Roasted Garlic Onion Jam, one of Stonewall Kitchen’s oldest offerings, put the company on the map, and for good reason.
Roasted Garlic Onion Jam, one of Stonewall Kitchen’s oldest offerings, put the company on the map, and for good reason.
Published Nov. 9, 2015

Stonewall Kitchen has been a beloved brand for almost two decades. The company began small, making artisanal jams, and has grown into a powerhouse producer of hundreds of crackers, pancake mixes, soups, sauces and other products. I have never tried one I didn't like.

I have one all-time favorite, though: Roasted Garlic Onion Jam.

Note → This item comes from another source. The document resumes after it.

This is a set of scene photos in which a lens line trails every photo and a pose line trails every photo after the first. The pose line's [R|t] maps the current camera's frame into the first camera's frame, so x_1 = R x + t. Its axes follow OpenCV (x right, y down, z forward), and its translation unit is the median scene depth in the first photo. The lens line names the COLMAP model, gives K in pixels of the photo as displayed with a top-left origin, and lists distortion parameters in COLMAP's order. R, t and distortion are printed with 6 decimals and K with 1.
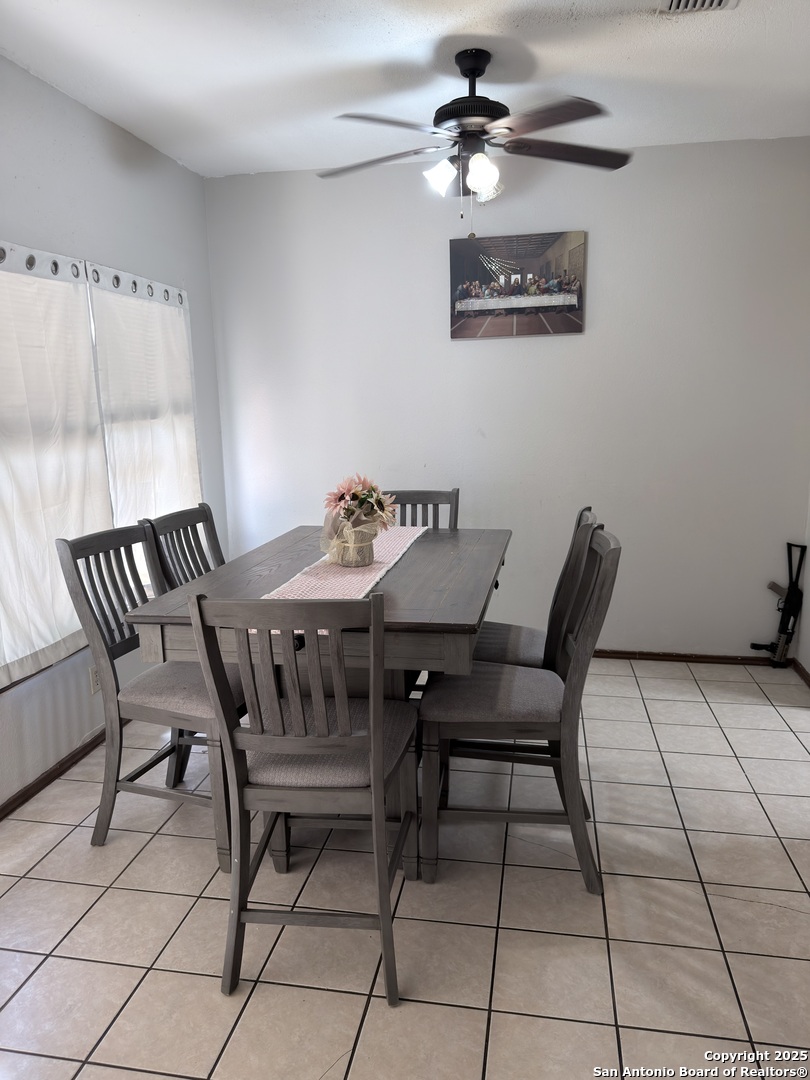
lens RADIAL K [[758.0, 0, 402.4], [0, 758.0, 549.7], [0, 0, 1]] dist [0.124304, -0.281251]
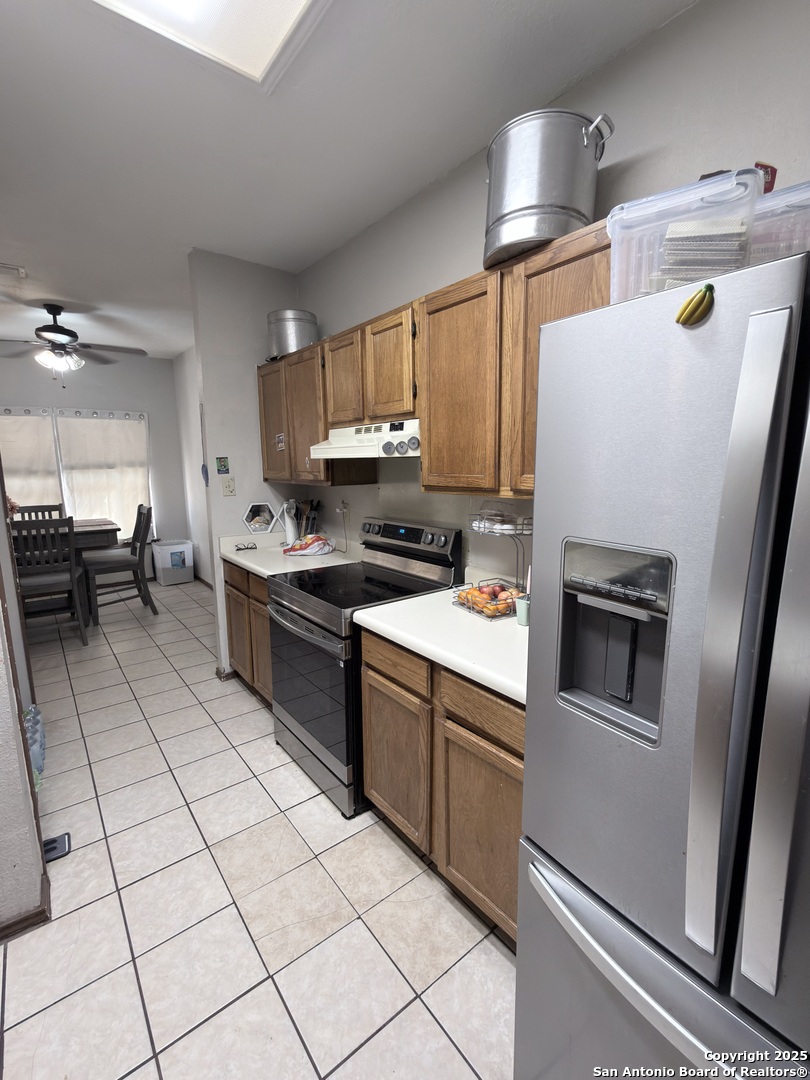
lens RADIAL K [[482.7, 0, 405.0], [0, 482.7, 540.0], [0, 0, 1]] dist [0.003434, 0.000324]
pose [[0.744609, 0.117946, -0.656997, 1.514658], [-0.133681, 0.990674, 0.026342, -0.127459], [0.653977, 0.068214, 0.753433, 0.548387]]
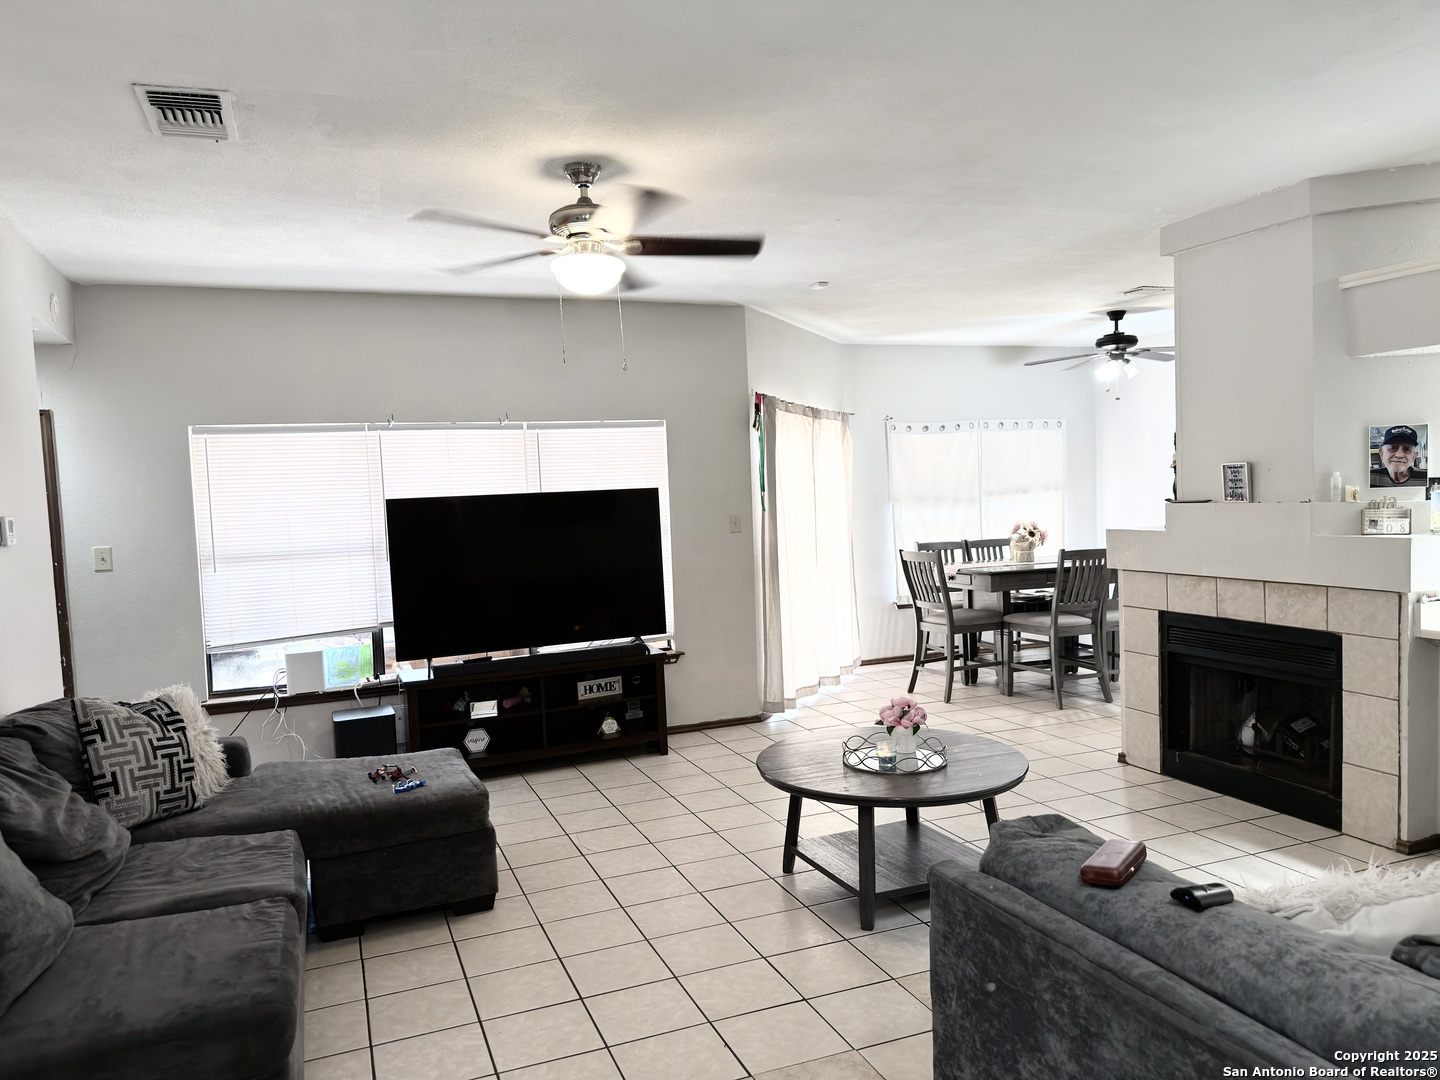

It's one of Stonewall Kitchen's oldest offerings and the one that put the company on the map. Jonathan King and Jim Stott had been moonlighting from their day jobs in the early 1990s, cooking up batches of jam that they sold (and sold out of) at weekend markets. They began adding flavored oils and savory spreads such as pesto, to great success. They expanded and began a small wholesale business. In the mid-1990s, an admirer suggested they display at the Fancy Food Show in New York, attended by thousands of hopeful purveyors and about 40,000 retailers looking for the Next Big Thing in food. In 1995, at their first show, they won the outstanding jam award for Roasted Garlic Onion Jam.

Easy to see why, especially back then when roasting and caramelizing onions and garlic was not the ubiquitous technique it is today.

It's a lovely thing, savory with a bit of sweetness. My favorite way to use it is easy and always draws raves: Spread toasted baguette slices with softened goat cheese and top with a bit of the jam. That's it! It has many more applications, as a glaze for chicken and pork and stirred into mashed potatoes, for example. Putting it on a burger or adding it to a vinaigrette is good, too.

Roasted Garlic Onion Jam is expensive (it can cost almost $8 a jar, available locally at the Fresh Market for $6.95) so I don't waste it in long-cooking sauces. It shines as a star, meted out in modest amounts, always memorable.